SOURCE DOCUMENT Block Start

School bullying rates across the Latrobe Valley have declined over the past 10 years, despite recent media reports.
Reports last week highlighted the Valley as the state’s worst local government area for bullying, but data from the Department of Education reveals the district ranked outside Victoria’s top five.
The Valley currently sits in seventh position for reported bullying in the years seven to nine age group at 26.6 per cent – down from 41 per cent in 2006.
Numbers are also down in the grade five and six category, which is now at 22.1 per cent – a 10 per cent change from 2006.
It is welcome news for the region’s schools, who have been targeting bullying through awareness programs and welfare initiatives.
But they acknowledge it is an ongoing battle.
Kurnai College principal Anthony Rodaughan said while bullying was an “unfortunate fact of life” he believed bullying numbers were on the decline.
He said the key was to work with the victim and the bully to uncover any underlying issues.
“At Kurnai we work to support victims of bullying and build their resilience while giving them the tools to help cope with the situation,” Mr Rodaughan said.
“But we also work with the bullies with restorative practices to help them acknowledge their behaviour and understand what consequences their actions have.
“We have a whole range of people – wellbeing coordinators and advocates – at each of our campuses (that) students can talk to and I’m confident we deal with it in a much better way when we support both sides.”
headspace Morwell clinician Lochie Davey said bullying appeared less prominent than it had been in the past, but it was still an ongoing issue.

SOURCE DOCUMENT Block End

• [ACTIVITY 1]
Answer these questions using the article on school bullying in the Latrobe Valley:
(a) What position does the Valley currently hold for reported bullying in the years seven to nine age group, and at what rate?
(b) Who is the principal of Kurnai College?
(c) Where does Lochie Davey work as a clinician?
• [ACTIVITY 2]
Pick up the article on school bullying in the Latrobe Valley after its last sentence and continue it in the same formal news style.

AVAILABLE DATA Block Start

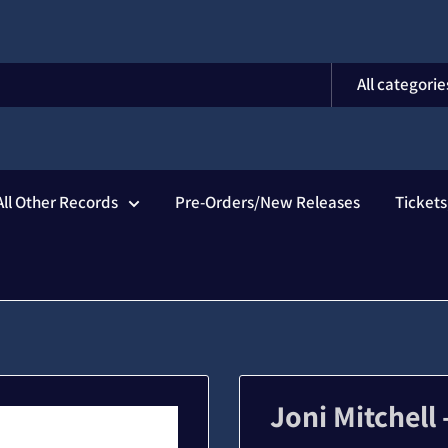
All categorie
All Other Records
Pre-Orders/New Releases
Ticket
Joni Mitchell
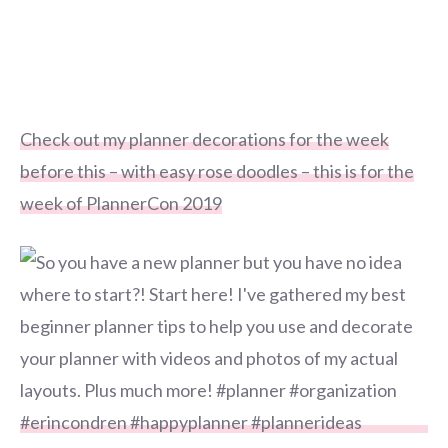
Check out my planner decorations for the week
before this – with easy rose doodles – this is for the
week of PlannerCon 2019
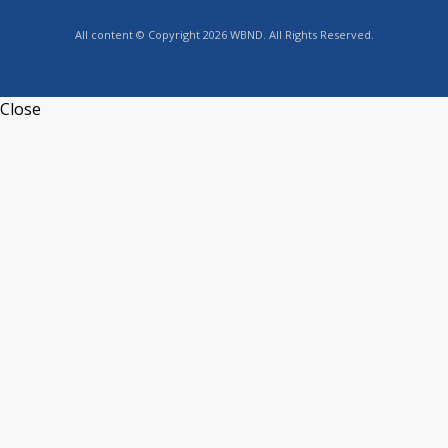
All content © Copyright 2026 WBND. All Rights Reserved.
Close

AVAILABLE DATA Block End
AVAILABLE DATA Block Start

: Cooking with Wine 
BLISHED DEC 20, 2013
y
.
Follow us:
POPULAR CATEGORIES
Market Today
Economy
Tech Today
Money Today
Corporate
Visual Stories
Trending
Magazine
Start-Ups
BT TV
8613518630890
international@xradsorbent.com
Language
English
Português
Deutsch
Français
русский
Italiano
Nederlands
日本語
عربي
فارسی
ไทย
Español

AVAILABLE DATA Block End

• [EXPECTED ANSWER 1]
(a) Seventh position, at 26.6 per cent.
(b) Anthony Rodaughan.
(c) headspace Morwell.

• [EXPECTED ANSWER 2]
He said face-to-face was still the most commonly reported form of bullying despite a national increase in social media use.
“There’s definitely a mixture of online and face-to-face bullying. The face-to-face tends to be more prominent in my experience, but when you dig deeper you hear about the online stuff,” Mr Davey said.
The teaching of coping methods and building of resilience are core components of the youth mental health foundation’s bullying support service.
But Mr Davey said it was often the bully that required the most help, with underlining causes often leading to the behaviour.
“We’re almost working with the wrong people, it should be the bully that comes to us or we should engage with the bully,” he said.
Students experiencing bullying are encouraged to contact their school’s wellbeing coordinator.
Information about bullying and its effects can be found at headspace.org.au/young-people/understanding-bullying-for-young-people/
* Data taken from the Department of Education’s Attitudes to School Survey (AtoSS) which measures student perceptions of their experiences at school. The survey is conducted with students in years five to 12 attending Victorian government schools. In 2015, 96 per cent of government schools participated in the survey.